One of the ex-officers talking to the programme said, he knew 'the two officers who pulled the trigger, the two shooters' and went on to explain that whilst ordinary people would have been getting away, they went towards him. Not sure those two things go together and certainly don't in hindsight.

The curious thing for me is that, I understand that Jean Charles was grabbed, when he was in the Tube carriage, in a bear hug (to prevent him detonating a device and another officer stepped up and shot Jean Charles repeatedly in the head. So, in this instance an unidentified individual was shot and killed presenting no danger (not standing in a bath with a rucksack for instance).

And the manner of the killing is interesting too. It is very much more in the manner of the SAS. They apply a doctrine of 'overkill' to definitely eliminate a threat and quickly - not just dead, very dead. Now  there was talk at the time that the police were receiving training from the SAS, but was the real reason no proper investigation took place and no criticism levelled at senior officers knowingly lying about the incident, because someone had allowed the SAS to take the lead without proper handover from the civil power?

If that were to happen, you would expect lies, lack of investigation and perhaps the promotion of key officers who 'know too much'. The senior officer during the incident was Cressida Dick.

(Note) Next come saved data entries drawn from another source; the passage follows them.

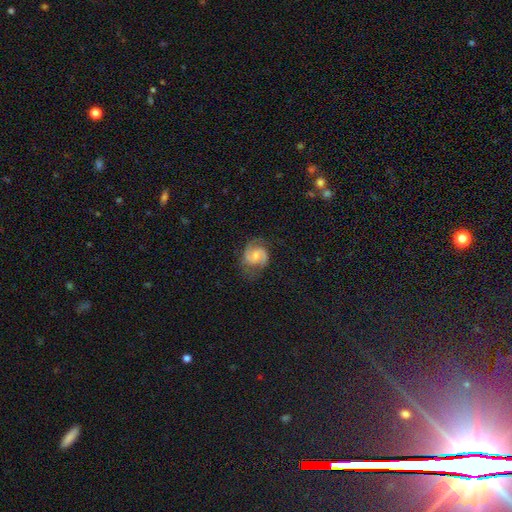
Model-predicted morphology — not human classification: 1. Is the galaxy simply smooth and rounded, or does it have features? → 85% featured or disk, 10% smooth, 6% star or artifact.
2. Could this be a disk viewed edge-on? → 98% no, 2% yes.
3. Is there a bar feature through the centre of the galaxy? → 50% weak, 39% no, 11% strong.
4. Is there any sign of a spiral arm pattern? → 97% yes, 3% no.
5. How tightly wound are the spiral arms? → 55% medium, 28% tight, 17% loose.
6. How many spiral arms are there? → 91% 2, 4% can't tell, 2% 1, 1% 3, 1% 4, 1% more than 4.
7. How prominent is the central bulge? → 51% moderate, 39% small, 6% none, 4% large, 1% dominant.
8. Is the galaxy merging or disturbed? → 74% none, 18% minor disturbance, 7% major disturbance, 1% merger.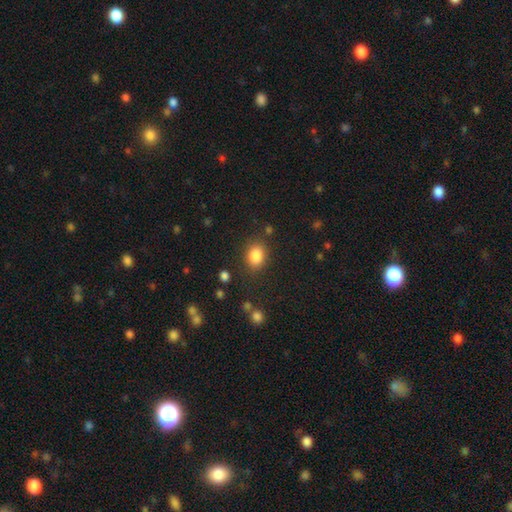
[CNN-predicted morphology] Smooth or featured: smooth — 85% (star or artifact — 10%)
How rounded: in between — 65% (round — 34%)
Merging: none — 82% (minor disturbance — 11%)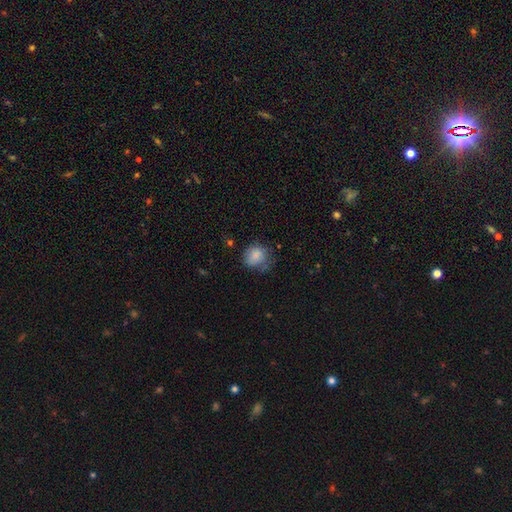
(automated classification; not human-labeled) smooth_or_featured: smooth (p=0.78) [alt: featured or disk p=0.13]
how_rounded: round (p=0.74) [alt: in between p=0.25]
merging: none (p=0.54) [alt: minor disturbance p=0.31]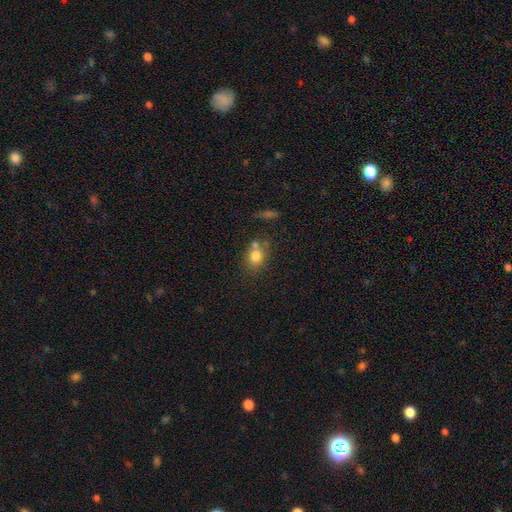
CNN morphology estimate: This appears to be a smooth galaxy with no disk features (77%) that is round (54%). Merging: none (51%).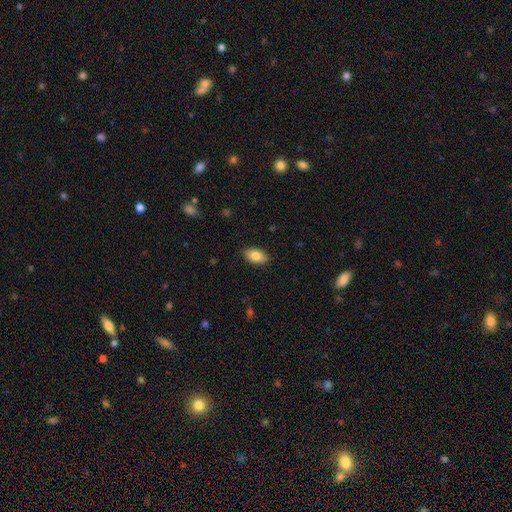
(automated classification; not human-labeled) Smooth or featured? Predicted: smooth (p=0.81). How rounded? Predicted: in between (p=0.92). Merging? Predicted: none (p=0.88).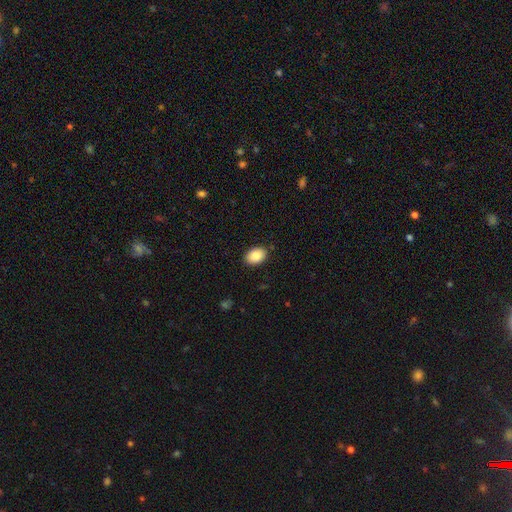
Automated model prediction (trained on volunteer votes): The model was most divided on "how rounded": in between: 82%, round: 17%, cigar-shaped: 1%. More confident: smooth or featured — smooth (88%); merging — none (87%).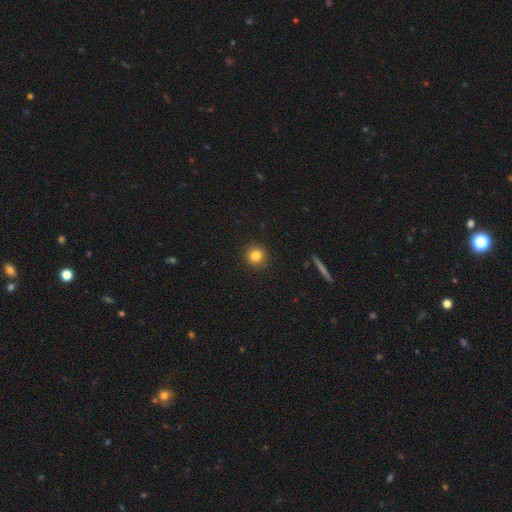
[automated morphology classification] This is clearly a smooth galaxy (82%). How rounded: clearly round (94%). Merging: clearly none (92%).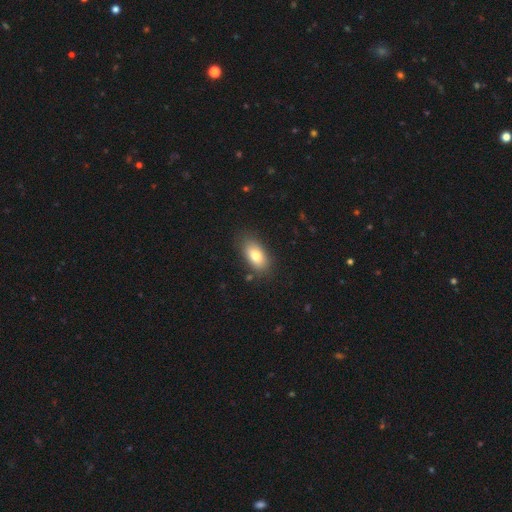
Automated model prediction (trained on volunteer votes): Q: Smooth or featured?
A: smooth (79%); runner-up: featured or disk (14%)
Q: How rounded?
A: in between (91%); runner-up: round (5%)
Q: Merging?
A: none (82%); runner-up: minor disturbance (13%)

In the strangely dragged out piece about Raoul Moat, when the incident finished with Moat shooting himself surrounded by police, the voiceover says that the police were praised afterwards for the way they handled it. At no point did we see the comedy senior officer, who put herself in front of the cameras as often as possible, talking about 'my officers', nor was mention made that she ordered the deployment of an illegal weapon.

During the hunt for Moat, the officer who was in charge at the time (shown at one point leading a column of armed officers wearing a military style helmet at a jaunty angle, which with his casual clothes, protective 'vest' and firearm, made him look an amateur), spoke about his command. After Moat's car was found in Rothbury, he set teams to search for Moat in the surrounding woods and fields, because he was convinced he was there. Although, it seemed obvious to everyone, surely?

The Lee Rigby murder is covered and again, as we watch the armed police arrive and the murderers run straight at them, the female officer explaining that she feared for her life and shots were fired. Again, the terrorist lives, shot in the leg. Is it only innocent members of the public with chair legs in bags who can hit with kill shots?

I also watched with interest the carefully edited footage of the response to the terrorist attack in Borough market in 2017. Firstly the voiceover tells us the police are armed with handguns and high velocity carbines. Except they are not, some may have rifles, but usually, carbines of lower velocity, which is more appropriate in an urban environment. But research is tedious, no?

Then we see the BMW X5 arriving where officers deploy immediately and open fire. They needed to. No what wasn't shown was that the driver forgot to put the handbrake on and one of the officers falls over as the car rolls forward into them, having run round in front of it. Funny, if the fallen officer didn't then become a target for one of the knifemen. These ones definitely didn't survive. Better tactics overall, led to the conclusion.

The programme is awful and merely a PR piece to convince the public how brilliant the armed police are, when in fact, a balanced objective analysis would more likely suggest that our armed officers are poorly trained, use dire tactics and are very, very badly led. But, undoubtedly very brave individuals. We all deserve better.